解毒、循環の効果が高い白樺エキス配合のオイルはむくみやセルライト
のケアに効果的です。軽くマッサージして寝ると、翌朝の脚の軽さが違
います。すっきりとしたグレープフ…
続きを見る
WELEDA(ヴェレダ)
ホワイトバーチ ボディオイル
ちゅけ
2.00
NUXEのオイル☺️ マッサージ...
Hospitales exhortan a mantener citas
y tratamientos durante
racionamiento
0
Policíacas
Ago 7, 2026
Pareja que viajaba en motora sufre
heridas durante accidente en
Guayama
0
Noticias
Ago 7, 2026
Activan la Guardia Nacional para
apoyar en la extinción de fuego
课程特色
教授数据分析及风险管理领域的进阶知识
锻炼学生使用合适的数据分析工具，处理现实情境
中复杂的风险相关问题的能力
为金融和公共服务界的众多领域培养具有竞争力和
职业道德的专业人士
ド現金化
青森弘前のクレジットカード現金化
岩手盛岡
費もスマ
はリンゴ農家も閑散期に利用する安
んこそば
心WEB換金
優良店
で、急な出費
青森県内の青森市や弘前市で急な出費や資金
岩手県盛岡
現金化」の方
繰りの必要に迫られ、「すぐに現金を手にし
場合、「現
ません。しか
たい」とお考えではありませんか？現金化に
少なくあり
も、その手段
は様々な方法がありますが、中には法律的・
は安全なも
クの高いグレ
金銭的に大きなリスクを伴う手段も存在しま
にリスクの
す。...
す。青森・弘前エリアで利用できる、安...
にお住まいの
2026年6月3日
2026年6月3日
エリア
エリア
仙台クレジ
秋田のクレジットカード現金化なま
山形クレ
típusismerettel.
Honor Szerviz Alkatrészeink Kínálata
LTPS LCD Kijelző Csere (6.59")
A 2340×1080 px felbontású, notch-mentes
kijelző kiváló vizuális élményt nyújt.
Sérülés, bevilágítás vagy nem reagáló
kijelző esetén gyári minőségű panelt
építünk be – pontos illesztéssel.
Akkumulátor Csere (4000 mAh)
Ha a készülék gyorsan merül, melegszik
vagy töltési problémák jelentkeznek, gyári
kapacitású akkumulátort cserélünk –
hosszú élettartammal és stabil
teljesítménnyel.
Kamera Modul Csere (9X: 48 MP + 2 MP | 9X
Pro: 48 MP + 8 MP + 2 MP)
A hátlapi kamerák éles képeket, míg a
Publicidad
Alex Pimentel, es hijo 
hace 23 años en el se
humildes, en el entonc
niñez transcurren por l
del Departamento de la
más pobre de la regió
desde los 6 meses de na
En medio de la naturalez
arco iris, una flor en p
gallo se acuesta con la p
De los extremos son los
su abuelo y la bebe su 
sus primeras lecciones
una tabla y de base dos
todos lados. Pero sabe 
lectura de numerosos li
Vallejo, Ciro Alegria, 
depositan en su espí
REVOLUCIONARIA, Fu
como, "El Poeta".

* * *

▸ Description of the task:
Reproduce every line of the entries above without changing anything.

▸ Finished exercise:
解毒、循環の効果が高い白樺エキス配合のオイルはむくみやセルライト
のケアに効果的です。軽くマッサージして寝ると、翌朝の脚の軽さが違
います。すっきりとしたグレープフ…
続きを見る
WELEDA(ヴェレダ)
ホワイトバーチ ボディオイル
ちゅけ
2.00
NUXEのオイル☺️ マッサージ...
Hospitales exhortan a mantener citas
y tratamientos durante
racionamiento
0
Policíacas
Ago 7, 2026
Pareja que viajaba en motora sufre
heridas durante accidente en
Guayama
0
Noticias
Ago 7, 2026
Activan la Guardia Nacional para
apoyar en la extinción de fuego
课程特色
教授数据分析及风险管理领域的进阶知识
锻炼学生使用合适的数据分析工具，处理现实情境
中复杂的风险相关问题的能力
为金融和公共服务界的众多领域培养具有竞争力和
职业道德的专业人士
ド現金化
青森弘前のクレジットカード現金化
岩手盛岡
費もスマ
はリンゴ農家も閑散期に利用する安
んこそば
心WEB換金
優良店
で、急な出費
青森県内の青森市や弘前市で急な出費や資金
岩手県盛岡
現金化」の方
繰りの必要に迫られ、「すぐに現金を手にし
場合、「現
ません。しか
たい」とお考えではありませんか？現金化に
少なくあり
も、その手段
は様々な方法がありますが、中には法律的・
は安全なも
クの高いグレ
金銭的に大きなリスクを伴う手段も存在しま
にリスクの
す。...
す。青森・弘前エリアで利用できる、安...
にお住まいの
2026年6月3日
2026年6月3日
エリア
エリア
仙台クレジ
秋田のクレジットカード現金化なま
山形クレ
típusismerettel.
Honor Szerviz Alkatrészeink Kínálata
LTPS LCD Kijelző Csere (6.59")
A 2340×1080 px felbontású, notch-mentes
kijelző kiváló vizuális élményt nyújt.
Sérülés, bevilágítás vagy nem reagáló
kijelző esetén gyári minőségű panelt
építünk be – pontos illesztéssel.
Akkumulátor Csere (4000 mAh)
Ha a készülék gyorsan merül, melegszik
vagy töltési problémák jelentkeznek, gyári
kapacitású akkumulátort cserélünk –
hosszú élettartammal és stabil
teljesítménnyel.
Kamera Modul Csere (9X: 48 MP + 2 MP | 9X
Pro: 48 MP + 8 MP + 2 MP)
A hátlapi kamerák éles képeket, míg a
Publicidad
Alex Pimentel, es hijo 
hace 23 años en el se
humildes, en el entonc
niñez transcurren por l
del Departamento de la
más pobre de la regió
desde los 6 meses de na
En medio de la naturalez
arco iris, una flor en p
gallo se acuesta con la p
De los extremos son los
su abuelo y la bebe su 
sus primeras lecciones
una tabla y de base dos
todos lados. Pero sabe 
lectura de numerosos li
Vallejo, Ciro Alegria, 
depositan en su espí
REVOLUCIONARIA, Fu
como, "El Poeta".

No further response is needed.